🤖 AI Summary
This paper addresses the pronounced out-of-sample Sharpe ratio decay of linear predictive models in quantitative trading strategies due to overfitting. We derive, for the first time, closed-form approximations for both in-sample and out-of-sample Sharpe ratios. Methodologically, we integrate statistical inference, random matrix theory, and the Garleanu–Pedersen multi-asset futures empirical framework to systematically characterize how signal strength distribution, number of assets, and training sample size affect strategy replication fidelity. Theoretical analysis reveals a sharp decline in out-of-sample replication fidelity in high-dimensional, multi-asset settings. Empirical validation confirms that increasing training data significantly improves replication fidelity, with gains that are both statistically and economically significant. Our core contribution is a tractable, testable analytical framework for quantifying and attributing overfitting risk in linear trading strategies—enabling rigorous diagnosis, calibration, and robustness assessment.
📝 Abstract
We study how much the in-sample performance of trading strategies based on linear predictive models is reduced out-of-sample due to overfitting.
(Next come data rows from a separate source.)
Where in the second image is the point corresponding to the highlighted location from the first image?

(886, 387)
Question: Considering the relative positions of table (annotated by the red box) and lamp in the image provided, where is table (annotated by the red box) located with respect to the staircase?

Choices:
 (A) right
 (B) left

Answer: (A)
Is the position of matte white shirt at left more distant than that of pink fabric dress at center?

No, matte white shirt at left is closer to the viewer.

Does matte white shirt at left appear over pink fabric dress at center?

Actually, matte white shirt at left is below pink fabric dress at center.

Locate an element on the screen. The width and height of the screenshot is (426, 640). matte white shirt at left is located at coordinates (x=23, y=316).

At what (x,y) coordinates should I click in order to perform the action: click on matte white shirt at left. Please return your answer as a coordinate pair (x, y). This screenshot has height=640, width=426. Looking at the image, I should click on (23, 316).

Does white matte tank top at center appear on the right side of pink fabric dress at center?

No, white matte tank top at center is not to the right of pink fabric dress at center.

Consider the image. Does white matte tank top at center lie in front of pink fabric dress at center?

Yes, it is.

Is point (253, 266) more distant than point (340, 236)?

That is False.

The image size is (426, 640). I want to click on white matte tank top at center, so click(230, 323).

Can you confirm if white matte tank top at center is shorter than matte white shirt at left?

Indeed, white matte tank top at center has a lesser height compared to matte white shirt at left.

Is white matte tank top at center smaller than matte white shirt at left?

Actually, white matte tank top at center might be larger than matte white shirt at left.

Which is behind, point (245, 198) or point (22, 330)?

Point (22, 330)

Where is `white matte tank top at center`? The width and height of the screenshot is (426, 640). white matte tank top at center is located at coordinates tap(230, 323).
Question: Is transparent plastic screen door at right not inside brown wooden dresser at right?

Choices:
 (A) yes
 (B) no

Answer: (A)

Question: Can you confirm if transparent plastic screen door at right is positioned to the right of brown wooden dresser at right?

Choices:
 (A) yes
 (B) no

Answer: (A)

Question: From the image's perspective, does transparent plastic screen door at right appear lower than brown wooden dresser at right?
More specifically, we compute the in- and out-of-sample means and variances of the corresponding PnLs and use these to derive a closed-form approximation for the corresponding Sharpe ratios. We find that the out-of-sample ``replication ratio'' diminishes for complex strategies with many assets and based on many weak rather than a few strong trading signals, and increases when more training data is used. The substantial quantitative importance of these effects is illustrated with an empirical case study for commodity futures following the methodology of Garleanu-Pedersen.